**** Dataset section ****
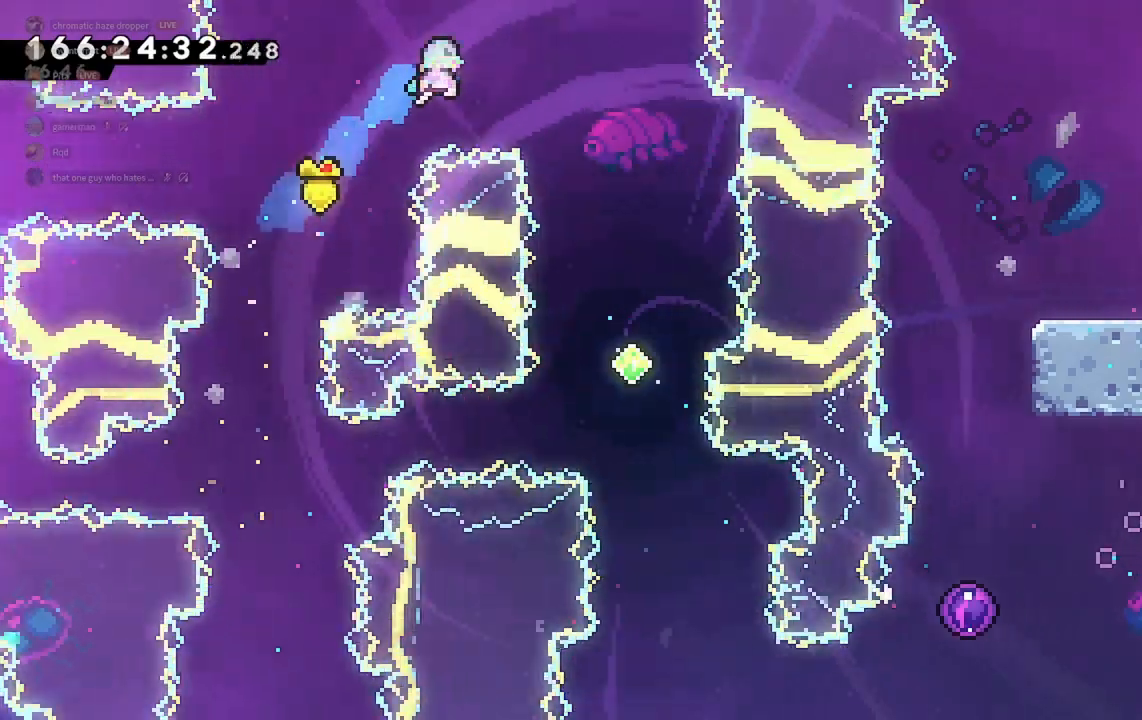
{"keys": [], "events": [[100, "w", "up"], [167, "dash", "up"], [433, "d", "up"]]}
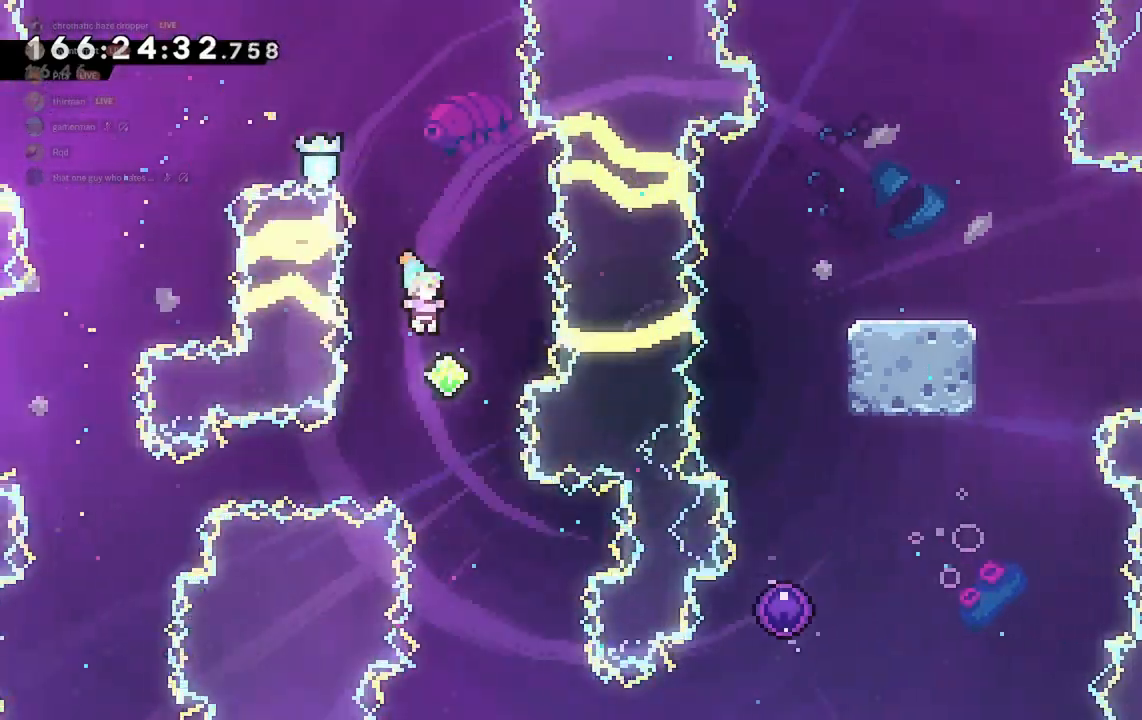
{"keys": ["d", "w"], "events": [[33, "d", "down"], [167, "d", "up"], [367, "w", "down"], [400, "d", "down"]]}
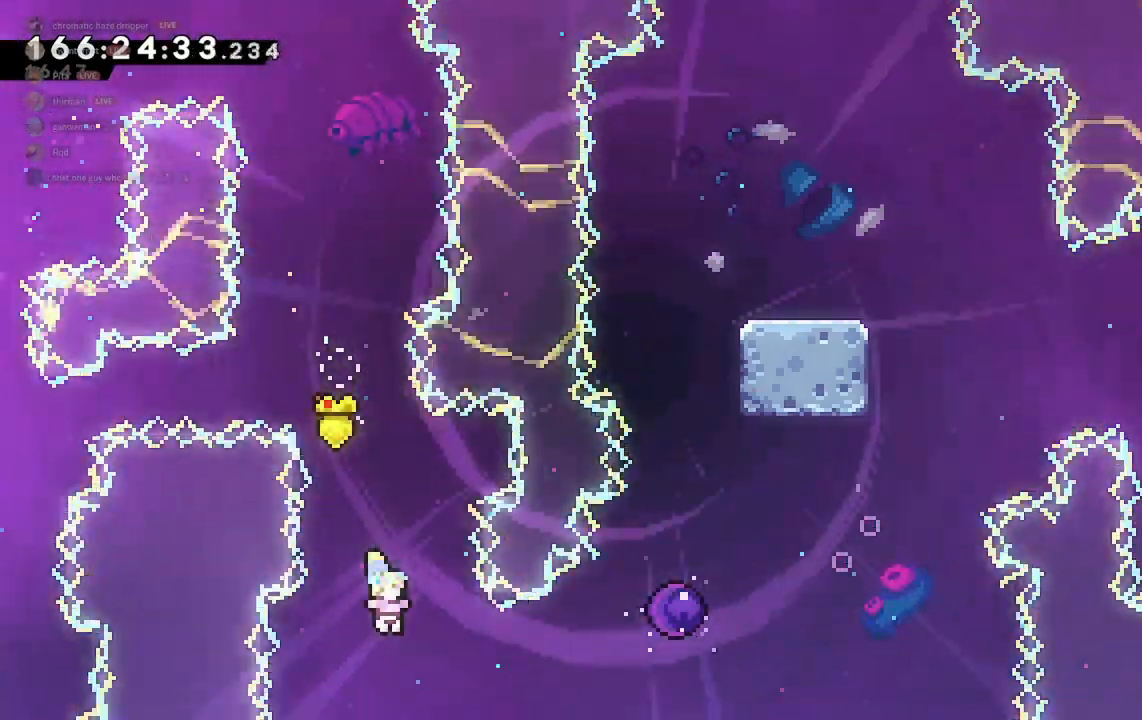
{"keys": ["d"], "events": [[167, "demo", "down"], [267, "demo", "up"], [367, "w", "up"]]}
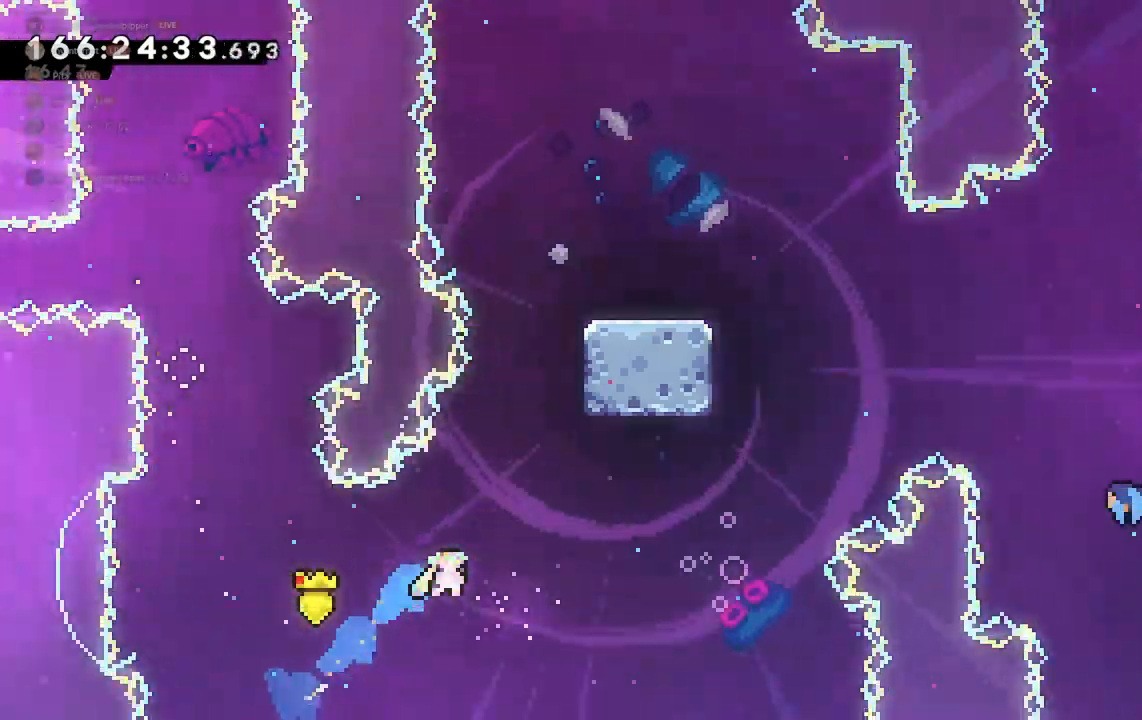
{"keys": ["d"], "events": []}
****
(Exercise directions): Every line of the listing that includes the word "down" belongs in the answer.

(Result of the exercise):
{"keys": ["d", "w"], "events": [[33, "d", "down"], [167, "d", "up"], [367, "w", "down"], [400, "d", "down"]]}
{"keys": ["d"], "events": [[167, "demo", "down"], [267, "demo", "up"], [367, "w", "up"]]}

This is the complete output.